#### WORK REQUEST:
What you need to produce is the complete listing, repeated exactly.

_ _ _ _ _ _ _

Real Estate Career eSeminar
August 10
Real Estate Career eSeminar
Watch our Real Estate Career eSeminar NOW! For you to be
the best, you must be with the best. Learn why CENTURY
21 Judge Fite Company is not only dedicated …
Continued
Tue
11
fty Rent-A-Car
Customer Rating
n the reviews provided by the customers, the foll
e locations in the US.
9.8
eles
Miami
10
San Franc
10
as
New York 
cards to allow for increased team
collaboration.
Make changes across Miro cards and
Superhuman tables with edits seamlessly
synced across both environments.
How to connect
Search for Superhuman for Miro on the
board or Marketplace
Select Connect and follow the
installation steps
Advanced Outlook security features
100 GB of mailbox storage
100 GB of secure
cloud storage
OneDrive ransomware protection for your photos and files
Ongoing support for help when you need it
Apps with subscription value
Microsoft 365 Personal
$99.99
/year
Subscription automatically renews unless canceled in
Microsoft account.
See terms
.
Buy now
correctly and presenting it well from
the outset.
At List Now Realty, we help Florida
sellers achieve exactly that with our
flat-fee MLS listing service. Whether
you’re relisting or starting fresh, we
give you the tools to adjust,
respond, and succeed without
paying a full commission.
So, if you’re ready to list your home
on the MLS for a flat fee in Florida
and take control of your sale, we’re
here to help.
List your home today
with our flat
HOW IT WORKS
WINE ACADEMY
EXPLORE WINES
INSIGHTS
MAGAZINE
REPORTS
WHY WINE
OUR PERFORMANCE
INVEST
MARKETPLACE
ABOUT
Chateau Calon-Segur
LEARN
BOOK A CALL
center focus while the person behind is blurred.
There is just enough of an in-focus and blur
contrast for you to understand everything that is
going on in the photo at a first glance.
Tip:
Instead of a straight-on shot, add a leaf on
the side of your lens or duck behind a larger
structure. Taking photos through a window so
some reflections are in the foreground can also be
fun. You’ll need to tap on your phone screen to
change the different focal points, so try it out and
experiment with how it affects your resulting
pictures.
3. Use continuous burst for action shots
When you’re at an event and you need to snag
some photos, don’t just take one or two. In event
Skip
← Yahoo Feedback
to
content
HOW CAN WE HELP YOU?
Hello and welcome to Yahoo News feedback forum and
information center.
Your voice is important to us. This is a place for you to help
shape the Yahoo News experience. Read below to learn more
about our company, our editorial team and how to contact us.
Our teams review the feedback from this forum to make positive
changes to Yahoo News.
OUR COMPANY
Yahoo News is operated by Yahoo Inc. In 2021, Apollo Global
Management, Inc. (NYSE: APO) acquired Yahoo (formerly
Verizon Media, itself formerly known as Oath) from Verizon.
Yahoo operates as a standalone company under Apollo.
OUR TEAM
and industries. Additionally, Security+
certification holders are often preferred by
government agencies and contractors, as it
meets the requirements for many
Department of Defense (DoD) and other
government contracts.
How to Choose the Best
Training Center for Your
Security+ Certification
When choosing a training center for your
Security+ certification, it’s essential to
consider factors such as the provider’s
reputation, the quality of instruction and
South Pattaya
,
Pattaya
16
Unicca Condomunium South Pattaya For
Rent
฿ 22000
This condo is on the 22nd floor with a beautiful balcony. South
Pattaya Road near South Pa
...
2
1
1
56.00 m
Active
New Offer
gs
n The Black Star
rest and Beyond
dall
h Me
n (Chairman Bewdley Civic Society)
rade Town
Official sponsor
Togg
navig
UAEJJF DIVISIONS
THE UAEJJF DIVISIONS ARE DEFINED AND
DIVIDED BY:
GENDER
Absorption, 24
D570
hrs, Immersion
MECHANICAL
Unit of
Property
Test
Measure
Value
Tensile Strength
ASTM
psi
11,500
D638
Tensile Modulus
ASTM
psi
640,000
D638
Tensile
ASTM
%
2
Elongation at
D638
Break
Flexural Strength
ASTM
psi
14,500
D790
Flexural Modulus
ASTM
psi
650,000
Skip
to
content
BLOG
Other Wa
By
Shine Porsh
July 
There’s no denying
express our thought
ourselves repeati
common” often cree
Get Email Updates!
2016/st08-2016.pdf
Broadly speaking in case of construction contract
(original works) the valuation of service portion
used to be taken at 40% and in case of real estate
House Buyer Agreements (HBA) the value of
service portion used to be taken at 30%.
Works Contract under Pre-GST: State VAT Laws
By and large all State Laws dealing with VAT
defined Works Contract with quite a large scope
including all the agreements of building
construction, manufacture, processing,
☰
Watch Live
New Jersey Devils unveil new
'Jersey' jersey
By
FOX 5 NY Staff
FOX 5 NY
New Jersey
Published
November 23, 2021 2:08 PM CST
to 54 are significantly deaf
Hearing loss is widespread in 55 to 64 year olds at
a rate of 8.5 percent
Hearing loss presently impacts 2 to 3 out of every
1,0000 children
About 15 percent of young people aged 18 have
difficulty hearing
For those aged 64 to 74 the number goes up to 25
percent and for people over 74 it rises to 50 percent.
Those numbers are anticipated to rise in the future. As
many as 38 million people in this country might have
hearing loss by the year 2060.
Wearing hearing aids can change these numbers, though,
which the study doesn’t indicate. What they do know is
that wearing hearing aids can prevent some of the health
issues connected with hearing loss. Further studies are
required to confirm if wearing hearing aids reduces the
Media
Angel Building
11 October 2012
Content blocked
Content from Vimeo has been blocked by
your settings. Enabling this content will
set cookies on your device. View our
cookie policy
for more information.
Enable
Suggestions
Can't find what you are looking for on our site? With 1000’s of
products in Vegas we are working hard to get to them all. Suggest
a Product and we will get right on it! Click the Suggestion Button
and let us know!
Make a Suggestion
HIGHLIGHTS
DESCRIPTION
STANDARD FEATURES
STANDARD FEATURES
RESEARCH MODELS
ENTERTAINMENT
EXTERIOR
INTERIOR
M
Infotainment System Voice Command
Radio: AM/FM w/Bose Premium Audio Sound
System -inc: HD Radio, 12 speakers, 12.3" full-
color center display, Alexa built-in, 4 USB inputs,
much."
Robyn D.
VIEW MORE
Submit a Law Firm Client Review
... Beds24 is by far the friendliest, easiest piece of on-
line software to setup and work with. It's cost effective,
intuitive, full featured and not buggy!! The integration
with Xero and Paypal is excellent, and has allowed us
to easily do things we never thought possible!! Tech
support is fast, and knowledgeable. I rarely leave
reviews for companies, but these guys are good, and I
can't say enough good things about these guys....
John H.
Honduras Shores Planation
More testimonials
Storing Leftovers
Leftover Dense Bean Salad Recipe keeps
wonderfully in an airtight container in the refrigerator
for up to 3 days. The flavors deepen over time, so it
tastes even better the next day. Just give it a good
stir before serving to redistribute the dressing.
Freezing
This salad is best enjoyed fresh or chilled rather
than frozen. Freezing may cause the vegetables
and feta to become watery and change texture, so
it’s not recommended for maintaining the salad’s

_ _ _ _ _ _ _

#### ANSWER TO THIS TASK:
Real Estate Career eSeminar
August 10
Real Estate Career eSeminar
Watch our Real Estate Career eSeminar NOW! For you to be
the best, you must be with the best. Learn why CENTURY
21 Judge Fite Company is not only dedicated …
Continued
Tue
11
fty Rent-A-Car
Customer Rating
n the reviews provided by the customers, the foll
e locations in the US.
9.8
eles
Miami
10
San Franc
10
as
New York 
cards to allow for increased team
collaboration.
Make changes across Miro cards and
Superhuman tables with edits seamlessly
synced across both environments.
How to connect
Search for Superhuman for Miro on the
board or Marketplace
Select Connect and follow the
installation steps
Advanced Outlook security features
100 GB of mailbox storage
100 GB of secure
cloud storage
OneDrive ransomware protection for your photos and files
Ongoing support for help when you need it
Apps with subscription value
Microsoft 365 Personal
$99.99
/year
Subscription automatically renews unless canceled in
Microsoft account.
See terms
.
Buy now
correctly and presenting it well from
the outset.
At List Now Realty, we help Florida
sellers achieve exactly that with our
flat-fee MLS listing service. Whether
you’re relisting or starting fresh, we
give you the tools to adjust,
respond, and succeed without
paying a full commission.
So, if you’re ready to list your home
on the MLS for a flat fee in Florida
and take control of your sale, we’re
here to help.
List your home today
with our flat
HOW IT WORKS
WINE ACADEMY
EXPLORE WINES
INSIGHTS
MAGAZINE
REPORTS
WHY WINE
OUR PERFORMANCE
INVEST
MARKETPLACE
ABOUT
Chateau Calon-Segur
LEARN
BOOK A CALL
center focus while the person behind is blurred.
There is just enough of an in-focus and blur
contrast for you to understand everything that is
going on in the photo at a first glance.
Tip:
Instead of a straight-on shot, add a leaf on
the side of your lens or duck behind a larger
structure. Taking photos through a window so
some reflections are in the foreground can also be
fun. You’ll need to tap on your phone screen to
change the different focal points, so try it out and
experiment with how it affects your resulting
pictures.
3. Use continuous burst for action shots
When you’re at an event and you need to snag
some photos, don’t just take one or two. In event
Skip
← Yahoo Feedback
to
content
HOW CAN WE HELP YOU?
Hello and welcome to Yahoo News feedback forum and
information center.
Your voice is important to us. This is a place for you to help
shape the Yahoo News experience. Read below to learn more
about our company, our editorial team and how to contact us.
Our teams review the feedback from this forum to make positive
changes to Yahoo News.
OUR COMPANY
Yahoo News is operated by Yahoo Inc. In 2021, Apollo Global
Management, Inc. (NYSE: APO) acquired Yahoo (formerly
Verizon Media, itself formerly known as Oath) from Verizon.
Yahoo operates as a standalone company under Apollo.
OUR TEAM
and industries. Additionally, Security+
certification holders are often preferred by
government agencies and contractors, as it
meets the requirements for many
Department of Defense (DoD) and other
government contracts.
How to Choose the Best
Training Center for Your
Security+ Certification
When choosing a training center for your
Security+ certification, it’s essential to
consider factors such as the provider’s
reputation, the quality of instruction and
South Pattaya
,
Pattaya
16
Unicca Condomunium South Pattaya For
Rent
฿ 22000
This condo is on the 22nd floor with a beautiful balcony. South
Pattaya Road near South Pa
...
2
1
1
56.00 m
Active
New Offer
gs
n The Black Star
rest and Beyond
dall
h Me
n (Chairman Bewdley Civic Society)
rade Town
Official sponsor
Togg
navig
UAEJJF DIVISIONS
THE UAEJJF DIVISIONS ARE DEFINED AND
DIVIDED BY:
GENDER
Absorption, 24
D570
hrs, Immersion
MECHANICAL
Unit of
Property
Test
Measure
Value
Tensile Strength
ASTM
psi
11,500
D638
Tensile Modulus
ASTM
psi
640,000
D638
Tensile
ASTM
%
2
Elongation at
D638
Break
Flexural Strength
ASTM
psi
14,500
D790
Flexural Modulus
ASTM
psi
650,000
Skip
to
content
BLOG
Other Wa
By
Shine Porsh
July 
There’s no denying
express our thought
ourselves repeati
common” often cree
Get Email Updates!
2016/st08-2016.pdf
Broadly speaking in case of construction contract
(original works) the valuation of service portion
used to be taken at 40% and in case of real estate
House Buyer Agreements (HBA) the value of
service portion used to be taken at 30%.
Works Contract under Pre-GST: State VAT Laws
By and large all State Laws dealing with VAT
defined Works Contract with quite a large scope
including all the agreements of building
construction, manufacture, processing,
☰
Watch Live
New Jersey Devils unveil new
'Jersey' jersey
By
FOX 5 NY Staff
FOX 5 NY
New Jersey
Published
November 23, 2021 2:08 PM CST
to 54 are significantly deaf
Hearing loss is widespread in 55 to 64 year olds at
a rate of 8.5 percent
Hearing loss presently impacts 2 to 3 out of every
1,0000 children
About 15 percent of young people aged 18 have
difficulty hearing
For those aged 64 to 74 the number goes up to 25
percent and for people over 74 it rises to 50 percent.
Those numbers are anticipated to rise in the future. As
many as 38 million people in this country might have
hearing loss by the year 2060.
Wearing hearing aids can change these numbers, though,
which the study doesn’t indicate. What they do know is
that wearing hearing aids can prevent some of the health
issues connected with hearing loss. Further studies are
required to confirm if wearing hearing aids reduces the
Media
Angel Building
11 October 2012
Content blocked
Content from Vimeo has been blocked by
your settings. Enabling this content will
set cookies on your device. View our
cookie policy
for more information.
Enable
Suggestions
Can't find what you are looking for on our site? With 1000’s of
products in Vegas we are working hard to get to them all. Suggest
a Product and we will get right on it! Click the Suggestion Button
and let us know!
Make a Suggestion
HIGHLIGHTS
DESCRIPTION
STANDARD FEATURES
STANDARD FEATURES
RESEARCH MODELS
ENTERTAINMENT
EXTERIOR
INTERIOR
M
Infotainment System Voice Command
Radio: AM/FM w/Bose Premium Audio Sound
System -inc: HD Radio, 12 speakers, 12.3" full-
color center display, Alexa built-in, 4 USB inputs,
much."
Robyn D.
VIEW MORE
Submit a Law Firm Client Review
... Beds24 is by far the friendliest, easiest piece of on-
line software to setup and work with. It's cost effective,
intuitive, full featured and not buggy!! The integration
with Xero and Paypal is excellent, and has allowed us
to easily do things we never thought possible!! Tech
support is fast, and knowledgeable. I rarely leave
reviews for companies, but these guys are good, and I
can't say enough good things about these guys....
John H.
Honduras Shores Planation
More testimonials
Storing Leftovers
Leftover Dense Bean Salad Recipe keeps
wonderfully in an airtight container in the refrigerator
for up to 3 days. The flavors deepen over time, so it
tastes even better the next day. Just give it a good
stir before serving to redistribute the dressing.
Freezing
This salad is best enjoyed fresh or chilled rather
than frozen. Freezing may cause the vegetables
and feta to become watery and change texture, so
it’s not recommended for maintaining the salad’s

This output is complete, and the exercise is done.